• _How to complete this task_: Where the data below begins, start duplicating lines exactly, and finish with the line containing "The difference compared"; add nothing else. Leave the pictures out.
[[ Entries shown, beginning ]]
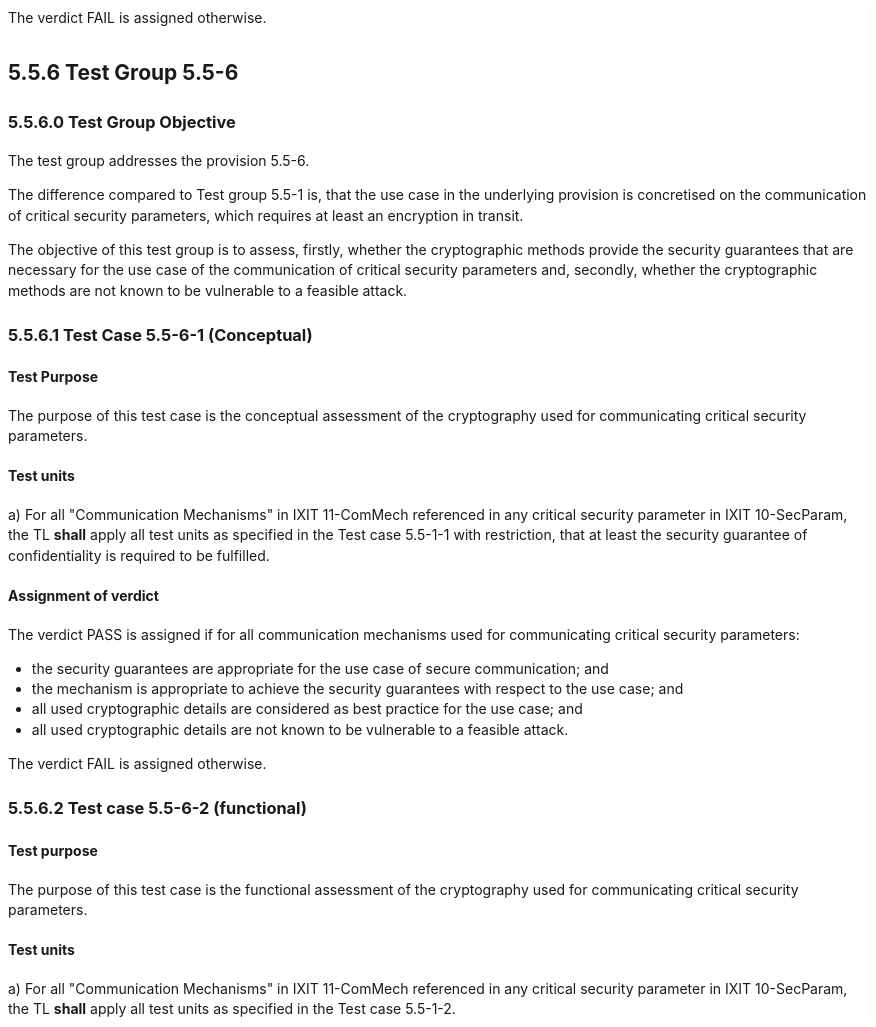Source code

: The verdict FAIL is assigned otherwise.

## 5.5.6 Test Group 5.5-6

### 5.5.6.0 Test Group Objective

The test group addresses the provision 5.5-6.

The difference compared to Test group 5.5-1 is, that the use case in the underlying provision is concretised on the communication of critical security parameters, which requires at least an encryption in transit.

The objective of this test group is to assess, firstly, whether the cryptographic methods provide the security guarantees that are necessary for the use case of the communication of critical security parameters and, secondly, whether the cryptographic methods are not known to be vulnerable to a feasible attack.

### 5.5.6.1 Test Case 5.5-6-1 (Conceptual)

#### Test Purpose

The purpose of this test case is the conceptual assessment of the cryptography used for communicating critical security parameters.

#### Test units

a) For all "Communication Mechanisms" in IXIT 11-ComMech referenced in any critical security parameter in IXIT 10-SecParam, the TL **shall** apply all test units as specified in the Test case 5.5-1-1 with restriction, that at least the security guarantee of confidentiality is required to be fulfilled.

#### Assignment of verdict

The verdict PASS is assigned if for all communication mechanisms used for communicating critical security parameters:

- the security guarantees are appropriate for the use case of secure communication; and
- the mechanism is appropriate to achieve the security guarantees with respect to the use case; and
- all used cryptographic details are considered as best practice for the use case; and
- all used cryptographic details are not known to be vulnerable to a feasible attack.

The verdict FAIL is assigned otherwise.

### 5.5.6.2 Test case 5.5-6-2 (functional)

#### Test purpose

The purpose of this test case is the functional assessment of the cryptography used for communicating critical security parameters.

#### Test units

a) For all "Communication Mechanisms" in IXIT 11-ComMech referenced in any critical security parameter in IXIT 10-SecParam, the TL **shall** apply all test units as specified in the Test case 5.5-1-2.
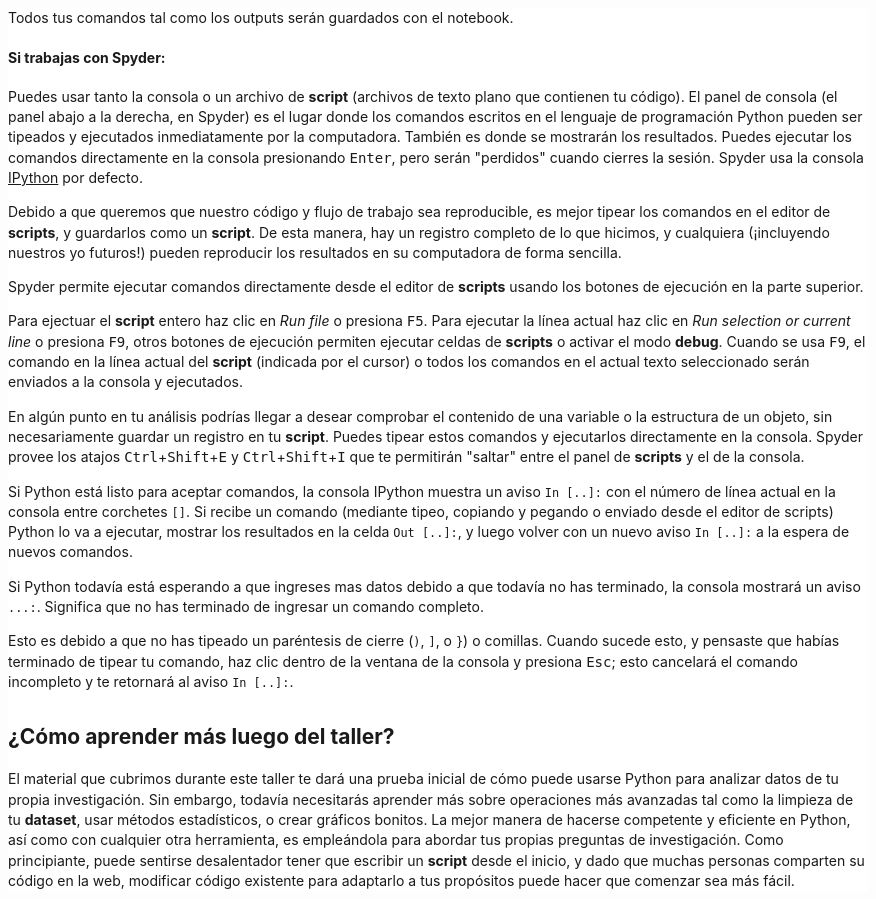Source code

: Todos tus comandos tal como los outputs serán guardados con el notebook.

#### Si trabajas con Spyder:

Puedes usar tanto la consola o un archivo de **script** (archivos de texto plano que contienen tu código).
El panel de consola (el panel abajo a la derecha, en Spyder) es el lugar donde los comandos escritos en el lenguaje de programación Python pueden ser tipeados y ejecutados inmediatamente por la computadora. También es donde se mostrarán los resultados.
Puedes ejecutar los comandos directamente en la consola presionando <kbd>Enter</kbd>, pero serán "perdidos" cuando cierres la sesión.
Spyder usa la consola [IPython](http://ipython.org) por defecto.

Debido a que queremos que nuestro código y flujo de trabajo sea reproducible, es mejor tipear los comandos en el editor de **scripts**, y guardarlos como un **script**. De esta manera, hay un registro completo de lo que hicimos, y cualquiera (¡incluyendo nuestros yo futuros!) pueden reproducir los resultados en su computadora de forma sencilla.

Spyder permite ejecutar comandos directamente desde el editor de **scripts** usando los botones de ejecución en la parte superior.

Para ejectuar el **script** entero haz clic en _Run file_ o presiona <kbd>F5</kbd>. Para ejecutar la línea actual haz clic en _Run selection or current line_ o presiona <kbd>F9</kbd>, otros botones de ejecución permiten ejecutar celdas de **scripts** o activar el modo **debug**. Cuando se usa <kbd>F9</kbd>, el comando en la línea actual del **script** (indicada por el cursor) o todos los comandos en el actual texto seleccionado serán enviados a la consola y ejecutados.

En algún punto en tu análisis podrías llegar a desear comprobar el contenido de una variable o la estructura de un objeto, sin necesariamente guardar un registro en tu **script**. Puedes tipear estos comandos y ejecutarlos directamente en la consola. Spyder provee los atajos <kbd>Ctrl</kbd>+<kbd>Shift</kbd>+<kbd>E</kbd> y <kbd>Ctrl</kbd>+<kbd>Shift</kbd>+<kbd>I</kbd> que te permitirán "saltar" entre el panel de **scripts** y el de la consola.

Si Python está listo para aceptar comandos, la consola IPython muestra un aviso `In [..]:` con el número de línea actual en la consola entre corchetes `[]`. Si recibe un comando (mediante tipeo, copiando y pegando o enviado desde el editor de scripts) Python lo va a ejecutar, mostrar los resultados en la celda `Out [..]:`, y luego volver con un nuevo aviso  `In [..]:` a la espera de nuevos comandos.

Si Python todavía está esperando a que ingreses mas datos debido a que todavía no has terminado, la consola mostrará un aviso `...:`. Significa que no has terminado de ingresar un comando completo.

Esto es debido a que no has tipeado un paréntesis de cierre (`)`, `]`, o `}`) o comillas.
Cuando sucede esto, y pensaste que habías terminado de tipear tu comando, haz clic dentro de la ventana de la consola y presiona <kbd>Esc</kbd>; esto cancelará el comando incompleto y te retornará al aviso `In [..]:`.

## ¿Cómo aprender más luego del taller?

El material que cubrimos durante este taller te dará una prueba inicial de cómo puede usarse Python para analizar datos de tu propia investigación. Sin embargo, todavía necesitarás aprender más sobre operaciones más avanzadas tal como la limpieza de tu **dataset**, usar métodos estadísticos, o crear gráficos bonitos. La mejor manera de hacerse competente y eficiente en Python, así como con cualquier otra herramienta, es empleándola para abordar tus propias preguntas de investigación. Como principiante, puede sentirse desalentador tener que escribir un **script** desde el inicio, y dado que muchas personas comparten su código en la web, modificar código existente para adaptarlo a tus propósitos puede hacer que comenzar sea más fácil.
[[ Entries shown, end ]]
• _Answer to this problem_:
Source code

: The verdict FAIL is assigned otherwise.

## 5.5.6 Test Group 5.5-6

### 5.5.6.0 Test Group Objective

The test group addresses the provision 5.5-6.

The difference compared to Test group 5.5-1 is, that the use case in the underlying provision is concretised on the communication of critical security parameters, which requires at least an encryption in transit.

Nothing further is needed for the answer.